• **What you need to do**: In the passage on the China–Pakistan trade agreement, roughly what share of China's imports from Pakistan did textiles make up?

• **Document section**:
——

Perhaps surprisingly, despite the power asymmetry between the negotiating parties, China yet again offered a concession in the form of and Early Harvest Program in order to support the agriculture sector in Pakistan during implementation of the goods deal. Interestingly however, this short-term benefit for Pakistan has exacerbated the growing asymmetry in dependence over time given that it has increased trade in these products between the two countries. Agriculture constitutes just over 20% of Pakistan’s economy and employs around 43% of the entire labour force (CIA Factbook, Citation2017) and in 2006, agricultural products accounted for over 13% of Pakistan's merchandise exports, whilst for China agricultural products accounted for just 3.4% (WTO, Citation2008, p. 1).

Alongside the limited scope of the goods agreement there was also weak liberalization in a number of important goods categories including textiles and plastics and, as a result, the agreement falls short of the requirements of GATT article XXIV on eliminating tariffs on substantially all trade. The omission of textiles was particularly significant since these made up around 72% of China’s imports from Pakistan but only 7% from China to Pakistan (WTO, Citation2008, p. 4). Following the goods agreement, an amending protocol was added to the contract in October 2008, creating special ‘China-Pakistan investment zones’. This protocol included a clause stating that the two parties will specifically consider reduction/elimination of tariffs on goods produced in these zones and consequently further reductions will be subject to subsequent negotiations and extensions of the agreement (WTO, Citation2008). A year after this protocol, and despite the relatively low level of trade in services between the two countries, the initial agreement was further expanded to include liberalization in services in 2009. In 2011, a second phase of talks on further expanding the agreement was initiated. Following the conclusion of the goods agreement and before the signing of the services agreement China possessed a large trade surplus in services with Pakistan (WTO, Citation2011, p. 3).3 This surplus was concentrated in construction and transportation sectors in 2008 (WTO, Citation2011, p. 3). It is important then that as part of the services agreement Pakistan improved its commitments in these two areas compared to its WTO commitments under the Generalized Agreement on Trade in Services (GATS) whilst Chinese commitments remained unchanged and in line with its existing GATS commitments(WTO, Citation2011, p. 9). In the year that the agreement was concluded, construction made up just 0.9% of Pakistan’s trade in services whereas for China this number was 7.3% (WTO, Citation2014a, p. 18, 2015b, p. 78). We see then an initial agreement that favoured Pakistan but over time it has been expanded in ways more beneficial to China. Over this same period Pakistan’s dependence on the relationship has been growing. Indeed, all three elements of a trade policy that maximizes China’s influence are present in the relationship with Pakistan. Trade dependence, high switching costs due to relation specific investments, and domestic sensitivity to changes in the trade relationship.

——

[Saved entries]
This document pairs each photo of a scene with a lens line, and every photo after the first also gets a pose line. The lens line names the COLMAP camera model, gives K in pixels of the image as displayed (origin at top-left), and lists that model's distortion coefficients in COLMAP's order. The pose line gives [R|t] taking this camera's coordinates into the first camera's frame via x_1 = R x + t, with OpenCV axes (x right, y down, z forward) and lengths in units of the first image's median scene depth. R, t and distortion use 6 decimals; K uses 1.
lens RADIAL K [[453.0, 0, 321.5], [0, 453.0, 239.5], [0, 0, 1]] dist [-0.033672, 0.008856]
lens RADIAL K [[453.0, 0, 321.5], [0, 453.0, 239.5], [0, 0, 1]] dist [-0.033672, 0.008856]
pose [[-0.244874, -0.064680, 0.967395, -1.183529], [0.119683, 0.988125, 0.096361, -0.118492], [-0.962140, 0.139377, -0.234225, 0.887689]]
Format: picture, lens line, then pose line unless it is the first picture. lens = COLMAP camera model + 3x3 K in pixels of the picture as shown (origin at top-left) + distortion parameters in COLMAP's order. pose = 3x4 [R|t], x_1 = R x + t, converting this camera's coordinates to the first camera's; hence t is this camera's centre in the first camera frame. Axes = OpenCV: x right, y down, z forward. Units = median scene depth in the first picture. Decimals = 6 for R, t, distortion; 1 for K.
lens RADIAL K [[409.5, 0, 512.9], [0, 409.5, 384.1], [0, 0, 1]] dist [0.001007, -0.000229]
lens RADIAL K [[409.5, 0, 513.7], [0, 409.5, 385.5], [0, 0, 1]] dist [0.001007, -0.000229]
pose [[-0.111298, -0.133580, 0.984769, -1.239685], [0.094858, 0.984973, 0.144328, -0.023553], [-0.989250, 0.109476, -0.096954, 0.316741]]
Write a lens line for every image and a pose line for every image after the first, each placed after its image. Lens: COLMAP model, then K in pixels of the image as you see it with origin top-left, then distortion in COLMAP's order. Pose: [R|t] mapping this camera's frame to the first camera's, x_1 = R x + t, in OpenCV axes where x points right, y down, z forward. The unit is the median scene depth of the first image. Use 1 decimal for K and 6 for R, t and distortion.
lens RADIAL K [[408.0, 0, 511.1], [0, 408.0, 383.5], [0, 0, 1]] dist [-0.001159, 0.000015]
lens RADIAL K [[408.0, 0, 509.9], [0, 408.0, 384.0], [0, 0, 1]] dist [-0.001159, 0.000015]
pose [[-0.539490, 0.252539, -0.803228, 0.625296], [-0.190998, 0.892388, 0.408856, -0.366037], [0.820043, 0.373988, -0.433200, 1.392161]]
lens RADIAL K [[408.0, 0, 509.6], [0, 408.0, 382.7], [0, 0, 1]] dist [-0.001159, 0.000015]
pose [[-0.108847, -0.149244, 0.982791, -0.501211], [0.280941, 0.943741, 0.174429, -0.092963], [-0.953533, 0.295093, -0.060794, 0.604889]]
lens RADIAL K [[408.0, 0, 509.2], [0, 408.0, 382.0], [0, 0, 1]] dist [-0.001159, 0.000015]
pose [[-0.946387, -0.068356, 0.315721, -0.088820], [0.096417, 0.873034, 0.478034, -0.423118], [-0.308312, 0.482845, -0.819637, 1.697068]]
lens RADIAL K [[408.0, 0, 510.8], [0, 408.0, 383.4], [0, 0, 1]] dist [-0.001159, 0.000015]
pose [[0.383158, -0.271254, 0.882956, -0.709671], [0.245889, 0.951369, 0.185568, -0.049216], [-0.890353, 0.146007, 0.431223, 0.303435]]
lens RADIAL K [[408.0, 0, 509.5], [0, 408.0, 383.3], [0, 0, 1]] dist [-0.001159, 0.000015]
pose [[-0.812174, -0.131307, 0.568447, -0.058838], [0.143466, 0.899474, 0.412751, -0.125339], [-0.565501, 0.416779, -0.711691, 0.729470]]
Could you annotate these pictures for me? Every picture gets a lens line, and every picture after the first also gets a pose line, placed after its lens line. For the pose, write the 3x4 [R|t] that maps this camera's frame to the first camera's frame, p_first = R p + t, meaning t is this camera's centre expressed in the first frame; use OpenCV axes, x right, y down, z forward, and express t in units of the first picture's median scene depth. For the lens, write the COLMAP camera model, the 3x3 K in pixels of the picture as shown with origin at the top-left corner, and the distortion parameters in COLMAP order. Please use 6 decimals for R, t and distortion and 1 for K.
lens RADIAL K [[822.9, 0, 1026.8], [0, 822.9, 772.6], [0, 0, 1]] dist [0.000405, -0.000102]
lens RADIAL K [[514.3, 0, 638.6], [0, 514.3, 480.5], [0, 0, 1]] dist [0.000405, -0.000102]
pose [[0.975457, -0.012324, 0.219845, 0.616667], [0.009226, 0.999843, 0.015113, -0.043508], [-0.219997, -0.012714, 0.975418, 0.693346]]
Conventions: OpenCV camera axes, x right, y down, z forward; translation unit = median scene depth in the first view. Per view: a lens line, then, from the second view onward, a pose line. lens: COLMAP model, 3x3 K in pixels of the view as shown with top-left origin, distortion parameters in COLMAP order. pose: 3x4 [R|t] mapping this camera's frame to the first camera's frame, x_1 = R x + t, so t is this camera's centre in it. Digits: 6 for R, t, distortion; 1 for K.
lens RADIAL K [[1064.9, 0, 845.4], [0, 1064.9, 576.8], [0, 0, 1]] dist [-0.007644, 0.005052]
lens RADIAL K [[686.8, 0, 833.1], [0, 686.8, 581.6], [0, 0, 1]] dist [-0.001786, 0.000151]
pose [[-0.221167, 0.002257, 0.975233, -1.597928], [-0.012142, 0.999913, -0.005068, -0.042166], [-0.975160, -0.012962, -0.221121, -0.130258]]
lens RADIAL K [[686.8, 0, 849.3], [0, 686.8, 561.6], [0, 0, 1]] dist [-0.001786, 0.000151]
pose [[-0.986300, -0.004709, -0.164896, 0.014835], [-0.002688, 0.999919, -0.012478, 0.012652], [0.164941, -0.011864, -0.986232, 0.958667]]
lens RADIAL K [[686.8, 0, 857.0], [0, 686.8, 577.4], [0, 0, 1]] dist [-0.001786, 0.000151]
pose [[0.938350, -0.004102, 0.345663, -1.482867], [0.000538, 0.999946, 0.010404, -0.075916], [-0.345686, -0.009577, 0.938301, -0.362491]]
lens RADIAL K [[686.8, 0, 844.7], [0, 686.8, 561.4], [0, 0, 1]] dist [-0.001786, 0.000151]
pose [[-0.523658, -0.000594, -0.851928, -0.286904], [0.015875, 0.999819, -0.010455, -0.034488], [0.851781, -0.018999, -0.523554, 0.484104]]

——

• **Worked solution**: Around 72%.